=== Record set ===

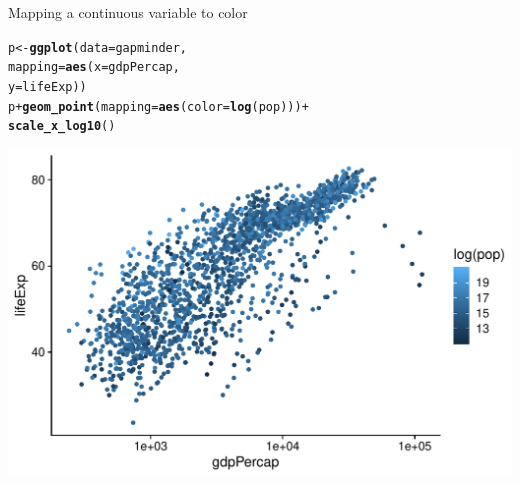 \documentclass[10pt,handout]{beamer}\usepackage[]{graphicx}\usepackage[]{color}
\makeatletter
\def\maxwidth{ %
  \ifdim\Gin@nat@width>\linewidth
    \linewidth
  \else
    \Gin@nat@width
  \fi
}
\newcommand{\hlopt}[1]{\textcolor[rgb]{0,0,0}{#1}}%
\newcommand{\hlstd}[1]{\textcolor[rgb]{0.345,0.345,0.345}{#1}}%
\newcommand{\hlkwb}[1]{\textcolor[rgb]{0.69,0.353,0.396}{#1}}%
\newcommand{\hlkwc}[1]{\textcolor[rgb]{0.333,0.667,0.333}{#1}}%
\newcommand{\hlkwd}[1]{\textcolor[rgb]{0.737,0.353,0.396}{\textbf{#1}}}%
\newenvironment{kframe}{%
 \def\at@end@of@kframe{}%
 \ifinner\ifhmode%
  \def\at@end@of@kframe{\end{minipage}}%
  \begin{minipage}{\columnwidth}%
 \fi\fi%
 \def\FrameCommand##1{\hskip\@totalleftmargin \hskip-\fboxsep
 \colorbox{shadecolor}{##1}\hskip-\fboxsep
     \hskip-\linewidth \hskip-\@totalleftmargin \hskip\columnwidth}%
 \MakeFramed {\advance\hsize-\width
   \@totalleftmargin\z@ \linewidth\hsize
   \@setminipage}}%
 {\par\unskip\endMakeFramed%
 \at@end@of@kframe}
\newenvironment{knitrout}{}{} %
\makeatother
\begin{document}
\begin{frame}[fragile]{Mapping a continuous variable to color}
\begin{knitrout}\tiny
{}\color{fgcolor}\begin{kframe}
\begin{alltt}
\hlstd{p} \hlkwb{<-} \hlkwd{ggplot}\hlstd{(}\hlkwc{data} \hlstd{= gapminder,}
            \hlkwc{mapping} \hlstd{=} \hlkwd{aes}\hlstd{(}\hlkwc{x} \hlstd{= gdpPercap,}
                          \hlkwc{y} \hlstd{= lifeExp))}
\hlstd{p} \hlopt{+} \hlkwd{geom_point}\hlstd{(}\hlkwc{mapping} \hlstd{=} \hlkwd{aes}\hlstd{(}\hlkwc{color} \hlstd{=} \hlkwd{log}\hlstd{(pop)))} \hlopt{+}
                 \hlkwd{scale_x_log10}\hlstd{()}
\end{alltt}
\end{kframe}

{\centering \includegraphics[width=\maxwidth]{figure/unnamed-chunk-19-1} 

}


\end{knitrout}

	
\end{frame}
\end{document}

===

Problem description
What is needed is a verbatim copy of the entries, leaving out any pictures.

Written response
 \documentclass[10pt,handout]{beamer}\usepackage[]{graphicx}\usepackage[]{color}
\makeatletter
\def\maxwidth{ %
  \ifdim\Gin@nat@width>\linewidth
    \linewidth
  \else
    \Gin@nat@width
  \fi
}
\newcommand{\hlopt}[1]{\textcolor[rgb]{0,0,0}{#1}}%
\newcommand{\hlstd}[1]{\textcolor[rgb]{0.345,0.345,0.345}{#1}}%
\newcommand{\hlkwb}[1]{\textcolor[rgb]{0.69,0.353,0.396}{#1}}%
\newcommand{\hlkwc}[1]{\textcolor[rgb]{0.333,0.667,0.333}{#1}}%
\newcommand{\hlkwd}[1]{\textcolor[rgb]{0.737,0.353,0.396}{\textbf{#1}}}%
\newenvironment{kframe}{%
 \def\at@end@of@kframe{}%
 \ifinner\ifhmode%
  \def\at@end@of@kframe{\end{minipage}}%
  \begin{minipage}{\columnwidth}%
 \fi\fi%
 \def\FrameCommand##1{\hskip\@totalleftmargin \hskip-\fboxsep
 \colorbox{shadecolor}{##1}\hskip-\fboxsep
     \hskip-\linewidth \hskip-\@totalleftmargin \hskip\columnwidth}%
 \MakeFramed {\advance\hsize-\width
   \@totalleftmargin\z@ \linewidth\hsize
   \@setminipage}}%
 {\par\unskip\endMakeFramed%
 \at@end@of@kframe}
\newenvironment{knitrout}{}{} %
\makeatother
\begin{document}
\begin{frame}[fragile]{Mapping a continuous variable to color}
\begin{knitrout}\tiny
{}\color{fgcolor}\begin{kframe}
\begin{alltt}
\hlstd{p} \hlkwb{<-} \hlkwd{ggplot}\hlstd{(}\hlkwc{data} \hlstd{= gapminder,}
            \hlkwc{mapping} \hlstd{=} \hlkwd{aes}\hlstd{(}\hlkwc{x} \hlstd{= gdpPercap,}
                          \hlkwc{y} \hlstd{= lifeExp))}
\hlstd{p} \hlopt{+} \hlkwd{geom_point}\hlstd{(}\hlkwc{mapping} \hlstd{=} \hlkwd{aes}\hlstd{(}\hlkwc{color} \hlstd{=} \hlkwd{log}\hlstd{(pop)))} \hlopt{+}
                 \hlkwd{scale_x_log10}\hlstd{()}
\end{alltt}
\end{kframe}

{\centering \includegraphics[width=\maxwidth]{figure/unnamed-chunk-19-1} 

}


\end{knitrout}

	
\end{frame}
\end{document}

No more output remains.